--- THE RECORDS Enclosed Below ---

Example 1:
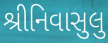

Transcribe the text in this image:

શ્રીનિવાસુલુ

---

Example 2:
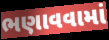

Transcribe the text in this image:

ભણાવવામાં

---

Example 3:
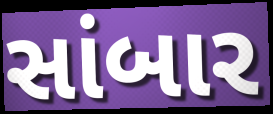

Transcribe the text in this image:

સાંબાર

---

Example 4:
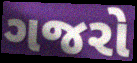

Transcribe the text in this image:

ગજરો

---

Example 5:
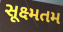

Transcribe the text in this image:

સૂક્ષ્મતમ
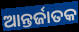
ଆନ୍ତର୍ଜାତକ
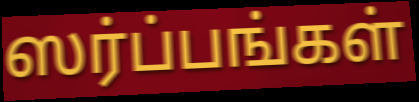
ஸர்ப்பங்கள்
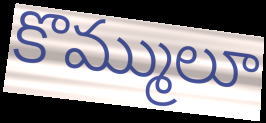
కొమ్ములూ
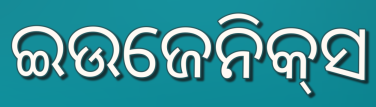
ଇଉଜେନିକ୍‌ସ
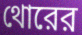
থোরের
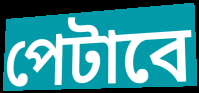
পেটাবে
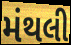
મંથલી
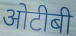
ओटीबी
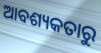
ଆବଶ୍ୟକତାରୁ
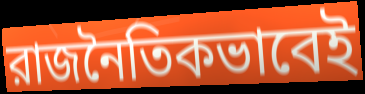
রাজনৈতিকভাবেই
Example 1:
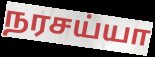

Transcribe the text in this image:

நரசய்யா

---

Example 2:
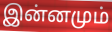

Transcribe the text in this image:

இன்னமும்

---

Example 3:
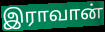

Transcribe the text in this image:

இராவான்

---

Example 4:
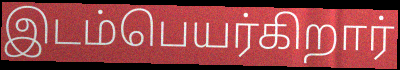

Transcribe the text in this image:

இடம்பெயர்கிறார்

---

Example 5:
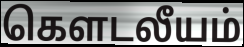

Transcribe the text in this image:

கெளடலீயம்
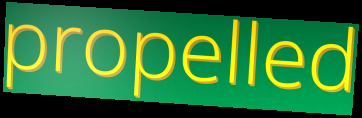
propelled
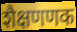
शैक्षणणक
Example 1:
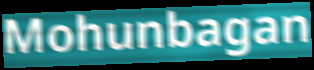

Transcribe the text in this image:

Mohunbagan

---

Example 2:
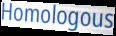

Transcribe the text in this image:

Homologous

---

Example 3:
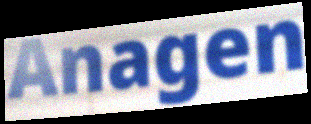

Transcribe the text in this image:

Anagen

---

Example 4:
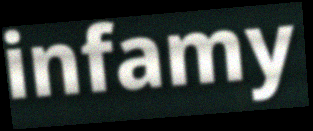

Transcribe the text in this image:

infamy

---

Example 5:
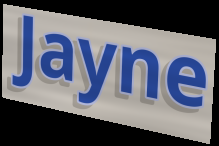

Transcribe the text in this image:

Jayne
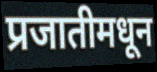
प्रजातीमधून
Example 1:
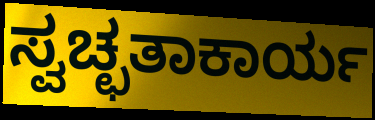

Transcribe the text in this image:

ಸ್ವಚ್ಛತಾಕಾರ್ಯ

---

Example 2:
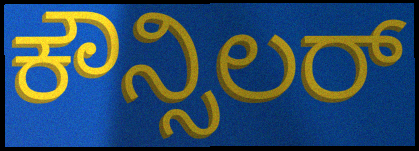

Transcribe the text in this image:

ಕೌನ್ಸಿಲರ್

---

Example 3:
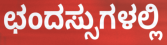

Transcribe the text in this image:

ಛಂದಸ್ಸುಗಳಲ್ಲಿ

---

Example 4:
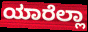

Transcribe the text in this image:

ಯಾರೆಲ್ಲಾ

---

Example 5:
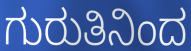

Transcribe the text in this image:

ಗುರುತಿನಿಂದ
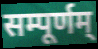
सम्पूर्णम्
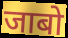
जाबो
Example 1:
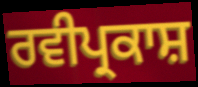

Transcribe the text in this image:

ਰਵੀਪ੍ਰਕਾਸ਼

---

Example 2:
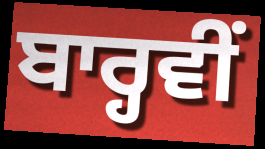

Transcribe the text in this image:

--- End of Enclosed THE RECORDS ---

#### TO DO:
Write out every record above exactly, leaving no picture in the result.

#### EXERCISE SOLUTION:
Example 1:

Transcribe the text in this image:

શ્રીનિવાસુલુ

---

Example 2:

Transcribe the text in this image:

ભણાવવામાં

---

Example 3:

Transcribe the text in this image:

સાંબાર

---

Example 4:

Transcribe the text in this image:

ગજરો

---

Example 5:

Transcribe the text in this image:

સૂક્ષ્મતમ
ଆନ୍ତର୍ଜାତକ
ஸர்ப்பங்கள்
కొమ్ములూ
ଇଉଜେନିକ୍‌ସ
থোরের
পেটাবে
મંથલી
ओटीबी
ଆବଶ୍ୟକତାରୁ
রাজনৈতিকভাবেই
Example 1:

Transcribe the text in this image:

நரசய்யா

---

Example 2:

Transcribe the text in this image:

இன்னமும்

---

Example 3:

Transcribe the text in this image:

இராவான்

---

Example 4:

Transcribe the text in this image:

இடம்பெயர்கிறார்

---

Example 5:

Transcribe the text in this image:

கெளடலீயம்
propelled
शैक्षणणक
Example 1:

Transcribe the text in this image:

Mohunbagan

---

Example 2:

Transcribe the text in this image:

Homologous

---

Example 3:

Transcribe the text in this image:

Anagen

---

Example 4:

Transcribe the text in this image:

infamy

---

Example 5:

Transcribe the text in this image:

Jayne
प्रजातीमधून
Example 1:

Transcribe the text in this image:

ಸ್ವಚ್ಛತಾಕಾರ್ಯ

---

Example 2:

Transcribe the text in this image:

ಕೌನ್ಸಿಲರ್

---

Example 3:

Transcribe the text in this image:

ಛಂದಸ್ಸುಗಳಲ್ಲಿ

---

Example 4:

Transcribe the text in this image:

ಯಾರೆಲ್ಲಾ

---

Example 5:

Transcribe the text in this image:

ಗುರುತಿನಿಂದ
सम्पूर्णम्
जाबो
Example 1:

Transcribe the text in this image:

ਰਵੀਪ੍ਰਕਾਸ਼

---

Example 2:

Transcribe the text in this image:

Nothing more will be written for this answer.